Immunization with recombinant prion protein leads to partial protection in a murine model of TSEs through a novel mechanism.

  • Konstantinos Xanthopoulos,
  • Rosa Lagoudaki,
  • Anastasia Kontana,
  • Christos Kyratsous,
  • Christos Panagiotidis,
  • Nikolaos Grigoriadis,
  • Minas Yiangou,
  • Theodoros Sklaviadis

DOI
https://doi.org/10.1371/journal.pone.0059143
Journal volume & issue
Vol. 8, no. 3
p. e59143

Abstract

Read online

Transmissible spongiform encephalopathies are neurodegenerative diseases, which despite fervent research remain incurable.
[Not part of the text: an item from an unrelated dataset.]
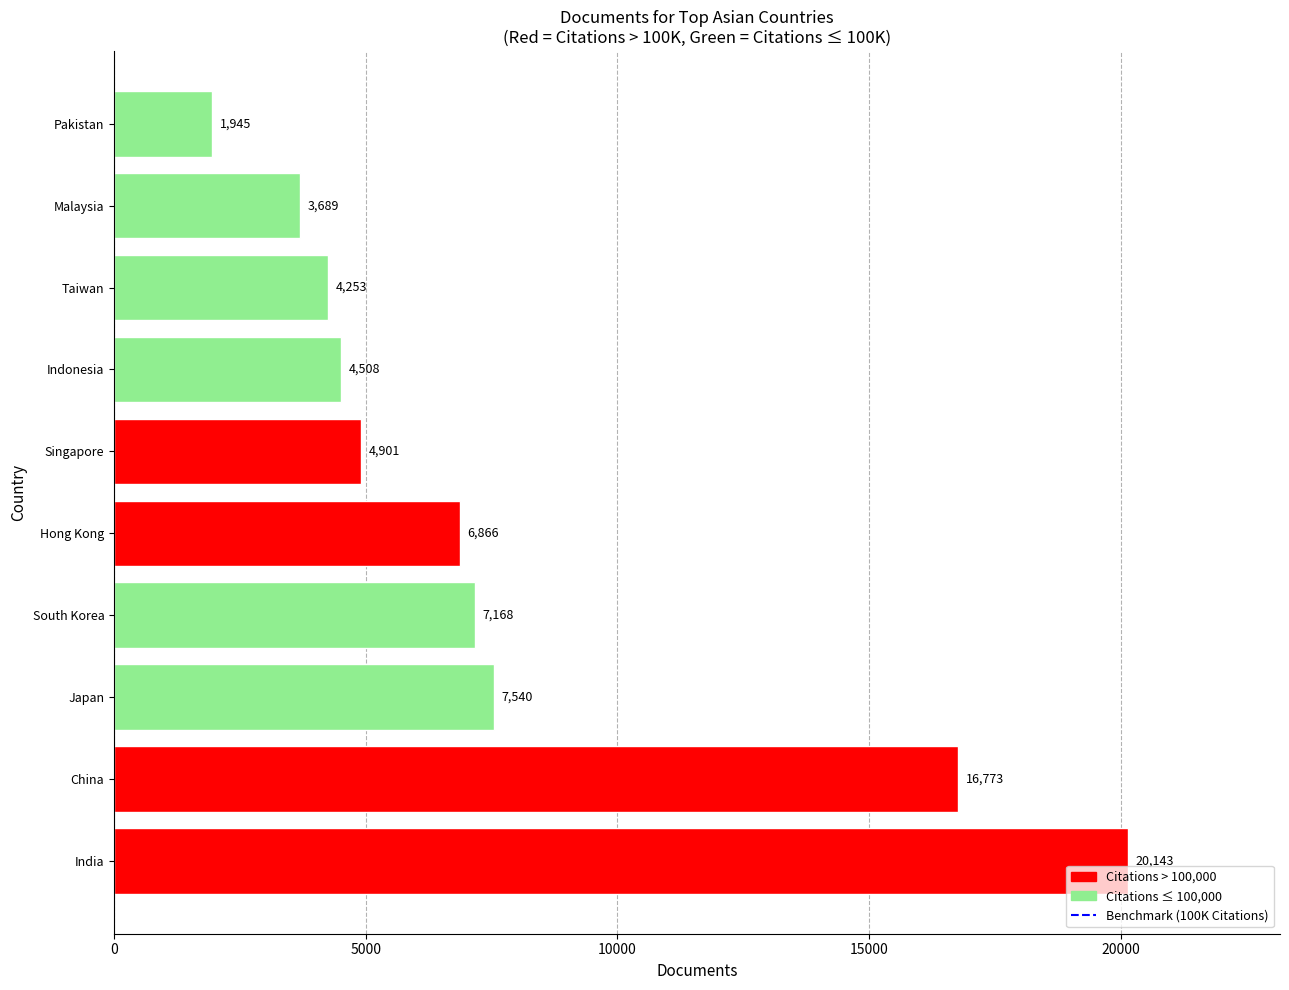

Which has a higher value, Malaysia or Singapore?

Singapore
Immunization approaches have shown great potential at providing protection, however tolerance effects hamper active immunization protocols. In this study we evaluated the antigenic potential of various forms of recombinant murine prion protein and estimated their protective efficacy in a mouse model of prion diseases. One of the forms tested provided a significant elongation of survival interval. The elongation was mediated via an acute depletion of mature follicular dendritic cells, which are associated with propagation of the prion infectious agent in the periphery and in part to the development of humoral immunity against prion protein. This unprecedented result could offer new strategies for protection against transmissible encephalopathies as well as other diseases associated with follicular dendritic cells.